I still say the real foreign life is virtual, the “PC viruses” that mutate and evolve. And the next will be smart sand creating its creators. What do you think?

  1. April 4, 2012 10:41 am

    I think the real foreign life will be artificial, biological life. There are so many interesting experiments on biology, from stripping down the genome to essentials, to adding entirely new functional proteins and control systems via synthetic genes to re-engineering the genetic code. Some of the biology will turn out very different than anything we have seen to date.

    There is also a small chance that there is a “shadow biology” on earth, populated by single cell organisms with very different biology. But so far this is just speculation.

    • April 4, 2012 7:52 pm

      “Artificial life” will likely have interesting functions for human technology, including thinks we can’t imagine. But new life interesting in itself–more so than what’s evolved in nature? More wild than Featured Creature? I’m skeptical of that.

  2. April 4, 2012 3:11 pm

    Personally, I tend to think the next frontier is the soil. When I was counting fungal spores for my PhD, I had a whole beastiary of things I couldn’t identify even to phylum. Some of it was spores and pollen, some testate amoebas but much of it I never did figure out.

    Every mycorrhizal researcher I’ve talked to has a similar collection of unknown mesobiota, many hauled from vacant lots, old fields, and similar ordinary places.
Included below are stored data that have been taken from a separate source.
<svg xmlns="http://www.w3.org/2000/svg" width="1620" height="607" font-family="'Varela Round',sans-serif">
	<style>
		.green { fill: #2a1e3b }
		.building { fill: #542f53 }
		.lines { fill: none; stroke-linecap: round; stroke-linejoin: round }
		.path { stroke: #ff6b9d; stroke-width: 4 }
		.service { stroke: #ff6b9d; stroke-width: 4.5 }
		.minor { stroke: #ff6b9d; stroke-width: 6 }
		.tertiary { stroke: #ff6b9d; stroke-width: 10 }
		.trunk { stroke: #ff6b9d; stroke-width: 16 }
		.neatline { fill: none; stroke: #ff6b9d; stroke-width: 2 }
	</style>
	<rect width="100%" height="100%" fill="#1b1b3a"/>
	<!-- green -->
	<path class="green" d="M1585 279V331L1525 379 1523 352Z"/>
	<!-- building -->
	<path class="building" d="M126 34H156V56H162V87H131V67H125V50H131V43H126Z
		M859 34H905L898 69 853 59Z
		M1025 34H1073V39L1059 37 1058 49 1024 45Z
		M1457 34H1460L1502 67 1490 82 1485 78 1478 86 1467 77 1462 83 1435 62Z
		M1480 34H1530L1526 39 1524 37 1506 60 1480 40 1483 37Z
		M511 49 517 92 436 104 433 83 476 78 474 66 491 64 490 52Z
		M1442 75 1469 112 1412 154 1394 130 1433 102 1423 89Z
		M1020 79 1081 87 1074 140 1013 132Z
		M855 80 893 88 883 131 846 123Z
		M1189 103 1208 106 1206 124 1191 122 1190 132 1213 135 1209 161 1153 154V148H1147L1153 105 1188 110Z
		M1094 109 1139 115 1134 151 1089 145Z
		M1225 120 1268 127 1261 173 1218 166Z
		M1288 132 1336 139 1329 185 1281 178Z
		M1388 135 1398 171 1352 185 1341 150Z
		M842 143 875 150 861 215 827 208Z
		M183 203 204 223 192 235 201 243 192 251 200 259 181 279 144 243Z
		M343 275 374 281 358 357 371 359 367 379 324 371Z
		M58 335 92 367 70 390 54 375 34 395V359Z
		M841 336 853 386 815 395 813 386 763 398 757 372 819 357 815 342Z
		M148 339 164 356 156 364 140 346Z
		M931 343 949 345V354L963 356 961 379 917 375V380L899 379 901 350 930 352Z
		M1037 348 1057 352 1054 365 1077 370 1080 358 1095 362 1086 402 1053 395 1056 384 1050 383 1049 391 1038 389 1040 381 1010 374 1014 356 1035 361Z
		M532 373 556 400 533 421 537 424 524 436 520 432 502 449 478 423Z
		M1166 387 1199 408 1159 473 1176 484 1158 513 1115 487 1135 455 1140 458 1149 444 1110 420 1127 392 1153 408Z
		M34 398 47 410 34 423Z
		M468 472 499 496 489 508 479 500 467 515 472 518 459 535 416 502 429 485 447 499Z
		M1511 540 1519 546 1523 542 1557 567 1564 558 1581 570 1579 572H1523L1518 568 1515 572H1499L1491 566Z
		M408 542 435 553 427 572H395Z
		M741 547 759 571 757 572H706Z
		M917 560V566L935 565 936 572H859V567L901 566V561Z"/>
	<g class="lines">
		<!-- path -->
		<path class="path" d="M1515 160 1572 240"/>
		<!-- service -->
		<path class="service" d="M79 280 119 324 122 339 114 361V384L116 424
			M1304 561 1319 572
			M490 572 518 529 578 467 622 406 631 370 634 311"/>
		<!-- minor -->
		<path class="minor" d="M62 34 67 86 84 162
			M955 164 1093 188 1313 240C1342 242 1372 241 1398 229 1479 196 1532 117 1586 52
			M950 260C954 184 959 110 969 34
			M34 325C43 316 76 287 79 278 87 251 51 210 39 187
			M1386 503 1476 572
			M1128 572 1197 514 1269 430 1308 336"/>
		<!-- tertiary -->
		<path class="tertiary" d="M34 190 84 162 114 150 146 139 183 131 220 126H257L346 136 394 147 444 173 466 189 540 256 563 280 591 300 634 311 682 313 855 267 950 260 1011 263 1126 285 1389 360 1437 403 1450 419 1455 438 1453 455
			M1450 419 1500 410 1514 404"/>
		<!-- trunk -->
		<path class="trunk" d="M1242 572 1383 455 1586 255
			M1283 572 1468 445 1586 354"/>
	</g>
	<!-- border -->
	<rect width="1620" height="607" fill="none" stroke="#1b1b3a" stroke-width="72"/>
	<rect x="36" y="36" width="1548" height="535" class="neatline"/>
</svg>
    Of course, it’s more romantic to go to Antarctica to look at soil mesobiota. Still, I’d say look about 6 inches down in your back yard, first. Or if you can find a remnant prairie, all the better.

    • April 4, 2012 9:47 pm

      Didn’t I read somewhere (a few years ago?) that one of the world’s most expert mycologists retired/died a few years ago, and no one was interested in doing fungal classification work any more? It was going to become a lost expertise.

    • April 5, 2012 12:16 am

      Actually, it’s always been a rare expertise. There are often only a few people who are expert in a particular group of fungi. I used to be one of those people, but I’m waaaay out of practice.

      It’s actually normal for many unusual organisms that one or a few people are the experts. For example my mother, an amateur botanist with no formal biology training, is one of the world’s experts on a particular rare plant species. She got involved with it due to a legal action, started surveying the populations, and now knows more about it than just about anyone else.

      Where it gets sad is with things like the ~800 species of Drosophila fruit flies other than Drosophila melanogaster. Only a few old researchers actually knew how to identify these species, and about a decade ago, they held a special seminar to train another generation, so that their knowledge wouldn’t be lost. Considering how important Drosophila is in modern genetics, it’s saddens me that all their relatives are basically unknown. Many of them are quite rare, too.

      I could go down a very long list, but the end result is that expertise is actually pretty rare, and it can easily be lost.

  3. April 4, 2012 7:56 pm

    I’d like to see some of those fungal spores and testate amoebas. Any good pix? Have to revise my microbial eukaryotes chapter this summer.

    Mycorrhizae are interesting; and of course, whatever’s below foot in the soil. Every cubic centimeter of soil contains unknown species.

    But still, aren’t they all Bacteria, Eukarya, or Archaea? Or maybe “deep branching” somethings inbetween?

    What I’d like to see is RNA cells, or maybe prion life.

    • April 5, 2012 12:18 am

      Mycorrhizae are all fungi, by definition. I was counting and identifying their spores as a way of studying mycorrhizal diversity, and I’ll be happy to send you some pictures. What’s the capacity of your inbox?